[[ DATA PROVIDED, beginning ]]

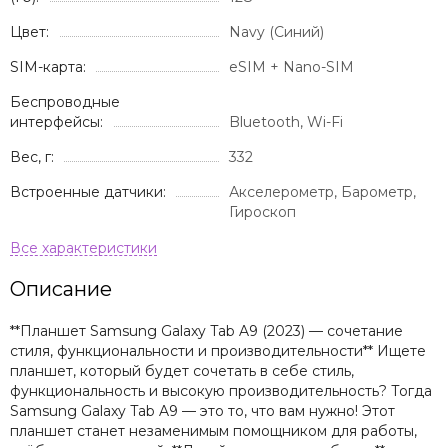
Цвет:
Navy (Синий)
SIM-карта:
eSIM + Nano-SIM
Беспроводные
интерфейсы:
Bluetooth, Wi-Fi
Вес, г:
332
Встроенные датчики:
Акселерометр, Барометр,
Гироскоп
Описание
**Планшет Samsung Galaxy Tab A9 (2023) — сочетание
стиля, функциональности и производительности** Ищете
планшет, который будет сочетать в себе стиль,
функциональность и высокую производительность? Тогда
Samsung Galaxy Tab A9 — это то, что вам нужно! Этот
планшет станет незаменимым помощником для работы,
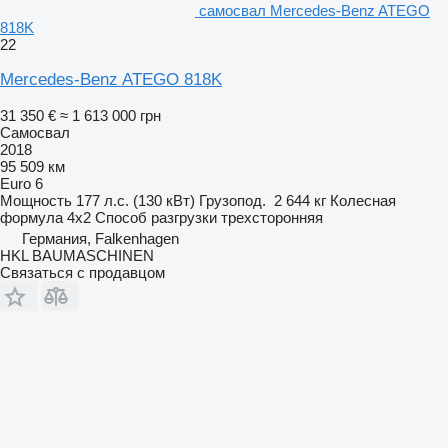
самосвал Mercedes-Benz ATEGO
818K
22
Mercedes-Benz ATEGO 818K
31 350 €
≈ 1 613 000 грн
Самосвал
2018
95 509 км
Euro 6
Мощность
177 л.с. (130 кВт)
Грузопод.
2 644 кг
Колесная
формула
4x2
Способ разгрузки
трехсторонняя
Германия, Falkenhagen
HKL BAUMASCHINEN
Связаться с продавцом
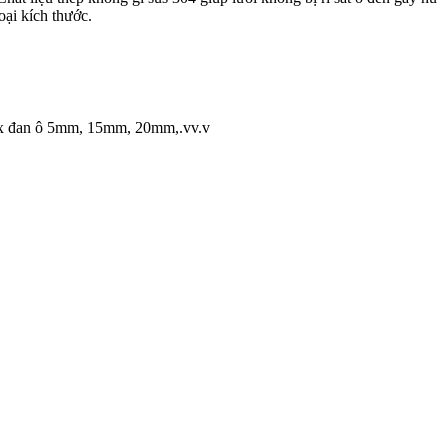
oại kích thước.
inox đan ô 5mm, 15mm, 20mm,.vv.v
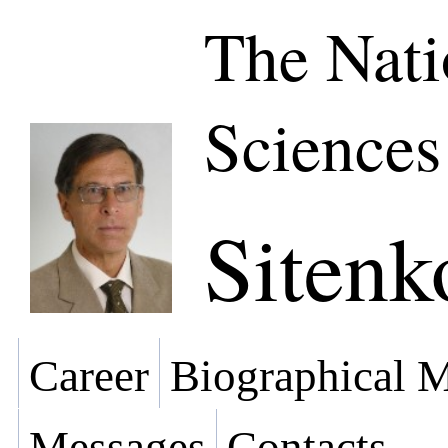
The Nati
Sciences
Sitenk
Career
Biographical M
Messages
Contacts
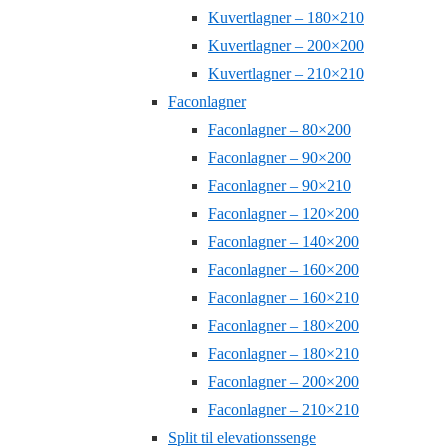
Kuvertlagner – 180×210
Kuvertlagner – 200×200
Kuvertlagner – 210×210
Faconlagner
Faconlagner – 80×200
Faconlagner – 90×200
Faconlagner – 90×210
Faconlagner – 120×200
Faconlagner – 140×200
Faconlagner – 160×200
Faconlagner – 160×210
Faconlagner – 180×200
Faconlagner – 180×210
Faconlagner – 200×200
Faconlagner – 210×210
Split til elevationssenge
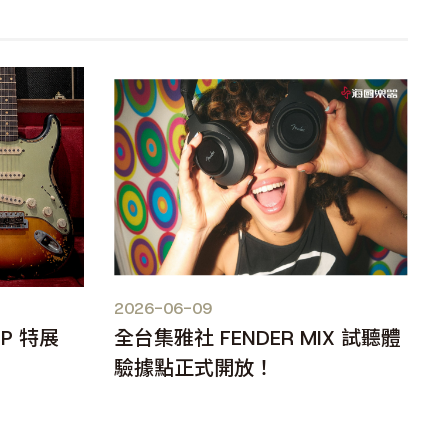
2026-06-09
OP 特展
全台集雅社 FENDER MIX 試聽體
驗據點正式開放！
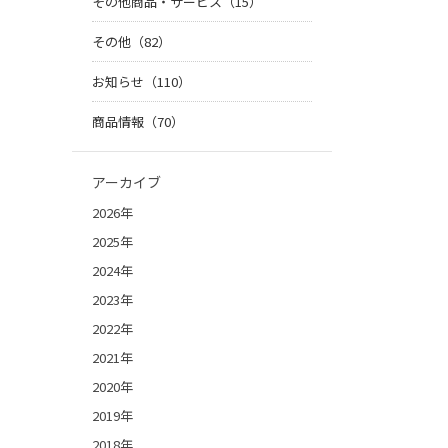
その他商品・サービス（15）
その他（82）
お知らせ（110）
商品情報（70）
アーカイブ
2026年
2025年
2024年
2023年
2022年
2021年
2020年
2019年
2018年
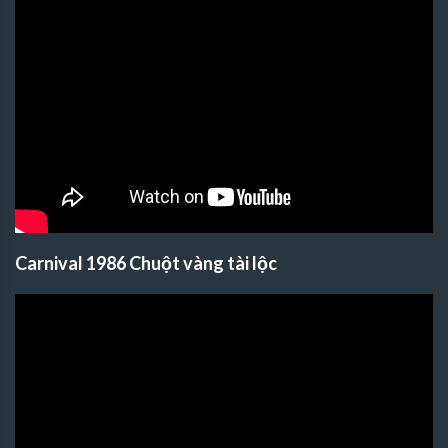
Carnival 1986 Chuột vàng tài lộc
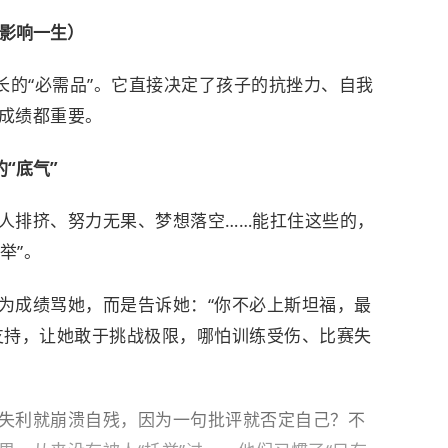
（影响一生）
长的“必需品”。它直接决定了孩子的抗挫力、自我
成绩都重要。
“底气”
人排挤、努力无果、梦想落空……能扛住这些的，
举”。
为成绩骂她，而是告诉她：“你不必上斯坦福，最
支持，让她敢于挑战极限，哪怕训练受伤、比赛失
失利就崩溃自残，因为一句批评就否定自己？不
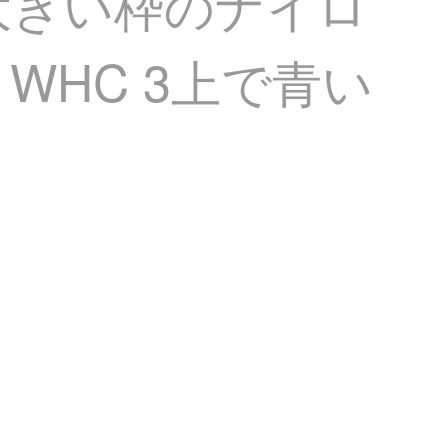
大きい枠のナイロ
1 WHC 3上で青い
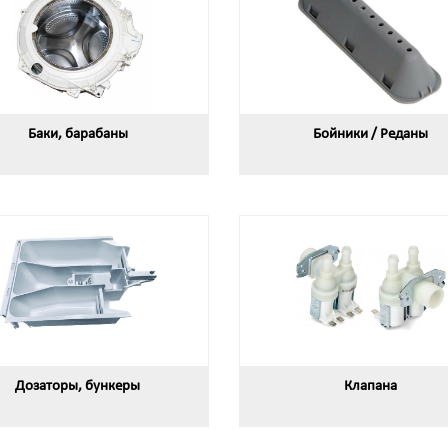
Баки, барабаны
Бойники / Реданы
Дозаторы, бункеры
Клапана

[[ DATA PROVIDED, end ]]

**INSTRUCTIONS FOR THE TASK**
Render every line of text in the records above as a Markdown table with the columns Row and Content. Number the lines in order, skip blank lines, and leave the pictures out.

**RESULT FOR THIS TASK**
| Row | Content |
|---|---|
| 1 | Цвет: |
| 2 | Navy (Синий) |
| 3 | SIM-карта: |
| 4 | eSIM + Nano-SIM |
| 5 | Беспроводные |
| 6 | интерфейсы: |
| 7 | Bluetooth, Wi-Fi |
| 8 | Вес, г: |
| 9 | 332 |
| 10 | Встроенные датчики: |
| 11 | Акселерометр, Барометр, |
| 12 | Гироскоп |
| 13 | Описание |
| 14 | **Планшет Samsung Galaxy Tab A9 (2023) — сочетание |
| 15 | стиля, функциональности и производительности** Ищете |
| 16 | планшет, который будет сочетать в себе стиль, |
| 17 | функциональность и высокую производительность? Тогда |
| 18 | Samsung Galaxy Tab A9 — это то, что вам нужно! Этот |
| 19 | планшет станет незаменимым помощником для работы, |
| 20 | самосвал Mercedes-Benz ATEGO |
| 21 | 818K |
| 22 | 22 |
| 23 | Mercedes-Benz ATEGO 818K |
| 24 | 31 350 € |
| 25 | ≈ 1 613 000 грн |
| 26 | Самосвал |
| 27 | 2018 |
| 28 | 95 509 км |
| 29 | Euro 6 |
| 30 | Мощность |
| 31 | 177 л.с. (130 кВт) |
| 32 | Грузопод. |
| 33 | 2 644 кг |
| 34 | Колесная |
| 35 | формула |
| 36 | 4x2 |
| 37 | Способ разгрузки |
| 38 | трехсторонняя |
| 39 | Германия, Falkenhagen |
| 40 | HKL BAUMASCHINEN |
| 41 | Связаться с продавцом |
| 42 | oại kích thước. |
| 43 | inox đan ô 5mm, 15mm, 20mm,.vv.v |
| 44 | The Nati |
| 45 | Sciences |
| 46 | Sitenk |
| 47 | Career |
| 48 | Biographical M |
| 49 | Messages |
| 50 | Contacts |
| 51 | Kuvertlagner – 180×210 |
| 52 | Kuvertlagner – 200×200 |
| 53 | Kuvertlagner – 210×210 |
| 54 | Faconlagner |
| 55 | Faconlagner – 80×200 |
| 56 | Faconlagner – 90×200 |
| 57 | Faconlagner – 90×210 |
| 58 | Faconlagner – 120×200 |
| 59 | Faconlagner – 140×200 |
| 60 | Faconlagner – 160×200 |
| 61 | Faconlagner – 160×210 |
| 62 | Faconlagner – 180×200 |
| 63 | Faconlagner – 180×210 |
| 64 | Faconlagner – 200×200 |
| 65 | Faconlagner – 210×210 |
| 66 | Split til elevationssenge |
| 67 | 2026-06-09 |
| 68 | OP 特展 |
| 69 | 全台集雅社 FENDER MIX 試聽體 |
| 70 | 驗據點正式開放！ |
| 71 | その他商品・サービス（15） |
| 72 | その他（82） |
| 73 | お知らせ（110） |
| 74 | 商品情報（70） |
| 75 | アーカイブ |
| 76 | 2026年 |
| 77 | 2025年 |
| 78 | 2024年 |
| 79 | 2023年 |
| 80 | 2022年 |
| 81 | 2021年 |
| 82 | 2020年 |
| 83 | 2019年 |
| 84 | 2018年 |
| 85 | Carnival 1986 Chuột vàng tài lộc |
| 86 | （影响一生） |
| 87 | 长的“必需品”。它直接决定了孩子的抗挫力、自我 |
| 88 | 成绩都重要。 |
| 89 | “底气” |
| 90 | 人排挤、努力无果、梦想落空……能扛住这些的， |
| 91 | 举”。 |
| 92 | 为成绩骂她，而是告诉她：“你不必上斯坦福，最 |
| 93 | 支持，让她敢于挑战极限，哪怕训练受伤、比赛失 |
| 94 | 失利就崩溃自残，因为一句批评就否定自己？不 |
| 95 | 大きい枠のナイロ |
| 96 | 1 WHC 3上で青い |
| 97 | Баки, барабаны |
| 98 | Бойники / Реданы |
| 99 | Дозаторы, бункеры |
| 100 | Клапана |